◆ Work order
Repeat word for word everything from "When they meet" down to "get equation $(1)$." in the Superman and Flash lap problem below.

◆ Document segment
= = = = =
Superman goes around the world in $2.5$ hrs, and Flash in $1.5$ hrs. How many times will they pass each other going in opposite directions in 24 hrs?

Since they run in opposite directions, from Superman's point of view, he's not moving and the Flash is running around the Earth at the speed $(1/2.5 + 1/1.5)$ laps /hr $= 16/15$ laps /hr. Multiplying this by the number of hours means Flash passes him $25.6$ times.


They meet when their lap length is $1$. Since they start at the same time, let $t$ be the time passed till they meet. So,

$$\frac{\text{Earth}}{2.5 h}t + \frac{\text{Earth}}{1.5 h}t = \text{Earth}$$ Solving this you get

$$\frac {4 \times \text{Earth}}{3.75 h}t = \text{Earth}$$ Solving, you get $t = 0.9375$ and $0.9375$ = $\frac{15}{16}$. Now, just divide $24$ by $\frac{15}{16}$ and you get $\frac{24 \times 16}{15}$ which is roughly $25.6$ and $25.6$ ~ $25$. So they meet $25$ times in an hour


Here is one way to look at it -

For them to complete one lap together, the time taken is

$t = \displaystyle \frac{2.5 \times 1.5}{4} = 0.9375 \ hr \tag1\ $

To derive $(1)$,

Speed of Flash $s_a = \frac{1}{1.5}$ lap / hr.
Speed of Superman $s_b = \frac{1}{2.5}$ lap / hr.

It is easy to see equation $(1)$ using relative speed. As they are traveling in opposite direction, to complete $1$ lap together, it will take them $\displaystyle \frac{1}{s_a + s_b}$ hr.

You can also derive equation $(1)$ as below -

When they meet first time, if Flash has traveled $x$, Superman has traveled $(1-x)$ in the same amount of time $t$.

$\displaystyle t = \frac{x}{s_a} = \frac{1-x}{s_b}$ and you can solve to get equation $(1)$.

Now for them to meet next, they again need to complete one lap together. So number of times they meet in $24$ hour is given by,

$ \displaystyle n = \lfloor \frac{24}{0.9375} \rfloor = 25$
= = = = =
◆ Data excerpts

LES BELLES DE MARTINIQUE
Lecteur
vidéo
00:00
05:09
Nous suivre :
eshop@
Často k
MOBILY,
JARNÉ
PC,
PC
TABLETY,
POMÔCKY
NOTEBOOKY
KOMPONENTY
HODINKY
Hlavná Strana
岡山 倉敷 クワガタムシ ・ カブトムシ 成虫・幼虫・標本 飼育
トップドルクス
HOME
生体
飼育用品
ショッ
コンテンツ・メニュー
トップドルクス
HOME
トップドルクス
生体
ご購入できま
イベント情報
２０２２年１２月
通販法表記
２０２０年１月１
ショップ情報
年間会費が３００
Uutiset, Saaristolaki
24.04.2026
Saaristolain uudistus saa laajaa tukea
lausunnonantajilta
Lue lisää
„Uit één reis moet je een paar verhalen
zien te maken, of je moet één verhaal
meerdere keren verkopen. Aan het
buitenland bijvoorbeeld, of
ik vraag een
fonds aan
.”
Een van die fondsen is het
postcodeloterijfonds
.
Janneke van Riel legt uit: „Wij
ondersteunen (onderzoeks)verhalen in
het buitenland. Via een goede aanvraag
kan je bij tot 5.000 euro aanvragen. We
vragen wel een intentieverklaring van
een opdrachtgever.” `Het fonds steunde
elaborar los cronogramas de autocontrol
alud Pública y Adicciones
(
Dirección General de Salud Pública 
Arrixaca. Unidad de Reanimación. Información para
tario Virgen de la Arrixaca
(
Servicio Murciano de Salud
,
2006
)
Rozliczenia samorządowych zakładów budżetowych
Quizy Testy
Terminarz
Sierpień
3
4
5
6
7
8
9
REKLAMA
= = = = =
◆ Exercise response
When they meet first time, if Flash has traveled $x$, Superman has traveled $(1-x)$ in the same amount of time $t$.

$\displaystyle t = \frac{x}{s_a} = \frac{1-x}{s_b}$ and you can solve to get equation $(1)$.